From the mid 1920s until the 1960s, the boredom of traveling across the long stretches of Texas often would be broken by clever advertising signs placed along highways by Burma-Vita, a shaving cream company owned by Leonard and Allen Odell with headquarters in Minneapolis, Minnesota. Burma Shave was their brand of brushless shaving cream that used humorous rhyming poems on small signs along the highways, spaced about 100 feet apart so that a few words could be read as the car sped by at speeds up to 40 miles per hour.
In the fall of 1925, the first set of Burma-Shave signs went up on highways leading out of Minneapolis. These signs increased sales immediately so the two brothers spent $25,000 that year on signs and the sales jumped to $68,000. More than 7,000 signs were placed along America’s highways from coast to coast.
Although the signs eventually faded into disrepair and were taken down in the 1960s, replicas of the Burma-Shave signs still can be seen along the old Route 66 in Arizona.

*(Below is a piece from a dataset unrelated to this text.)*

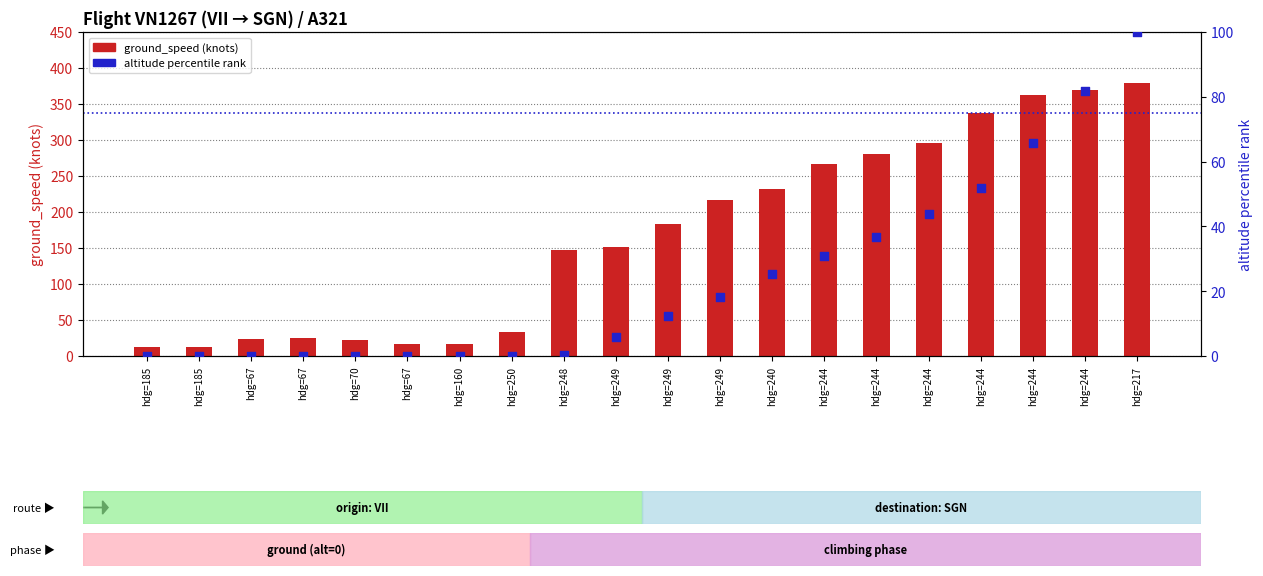

What is the total value across all series at hdg=244?

297.8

Typically six signs were erected with each of the first five containing a line of verse and the last sign displaying the Burma-Shave name. These signs became an item that families eagerly looked forward to seeing and broke the monotony of long trips.
By 1947, Burma-Shave sales rose to more than 6 million dollars. The Burma-Shave company was sold to the Gillette Company in 1963 and later sold to Phillip Morris. By 1966, the last signs disappeared with a few ending up in museums.

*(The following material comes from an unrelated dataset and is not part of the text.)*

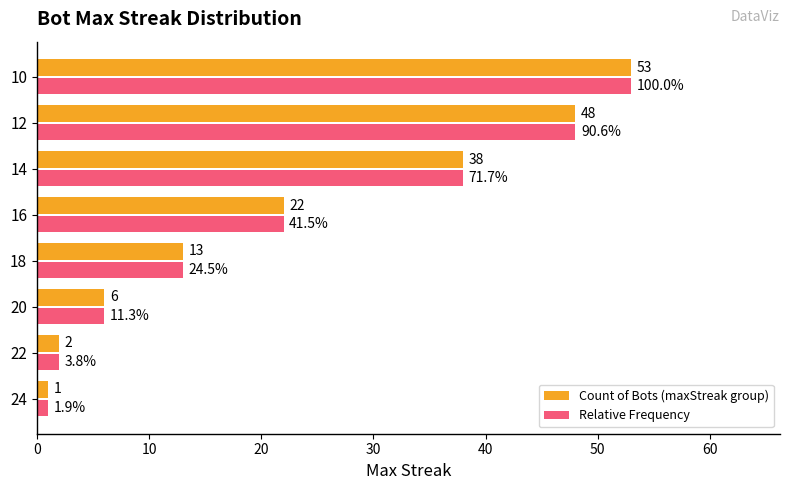

What are all the series names shown in the legend?

Count of Bots (maxStreak group), Relative Frequency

I well remember reading the signs along Highway 90 to Houston and to San Antonio when on the way to visit relatives. During World War II, the speed limit on the highways was 35 mph so children could have plenty of time to learn to read the poems.
The following are just a few of the 7000 verses, or poems that appeared on the signs with the last sign being Burma-Shave:
1. Heaven’s latest — neophyte — signaled left — then turned right — Burma Shave;
2. Is he lonesome — or just blind — the guy who drives — so close behind;
3. The bearded devil — is forced to dwell — in the only place — where they don’t sell;
4. My job is — keeping faces clean — and nobody knows — the stubble I’ve seen;
5. Diplomacy is — to do and say — the nastiest things — in the nicest way;
6. Her chariot raced — at eight per — they hauled away — what had been her;
7. Cautious rider — to her reckless dear — let’s have less bull — and lots more steer;
8. Slow down, Pa, — sakes alive — Ma missed signs — four and five;
9. The bearded lady — tried a jar — she’s now — a famous movie star;
10. Before I tried it — the kisses I missed — but afterwards, boy — the misses I kissed;
11. The poorest guy — in the human race — can have a — million dollar face;
12. Substitutes — are like a girdle — they find some jobs — they just can’t hurdle;
13. Substitutes — can let you down — quicker than — a strapless gown;
14. Passing schoolhouses — take it slow — let the little — shavers grow;
15. Drowsy? — just remember Pard — that marble slab — is doggone hard;
16. In cupid’s little — bag of trix — here’s the one — that clix — with chix;
17. Although insured — remember, kiddo — they don’t pay you — they pay your widow;
18. Train approaching — whistle squealing — pause — avoid that rundown feeling;
19. The proper distance — to him was bunk — they pulled him out — of some guy’s trunk;
20. Dianah doesn’t — treat him right — but if he’d shave — Dianah-mite;
21. A man, a miss —a car, a curve — he kissed the miss — and missed the curve;
22. Don’t stick your elbow — out so far — it may go home — in another car;
23. Don’t lose your head — to gain a minute — you need your head — your brains are in it;
24. Drove too long — driver snoozing — what happened next — is not amusing;
25. The one that drives — when he’s been drinking — depends on you — to do his thinking.
There are several books containing thousands of Burma-Shave poems that once amused drivers along our nation’s highways. If you remember seeing these signs, you are more than half a century old.
I just didn’t think growing old would come so fast. Have a great day!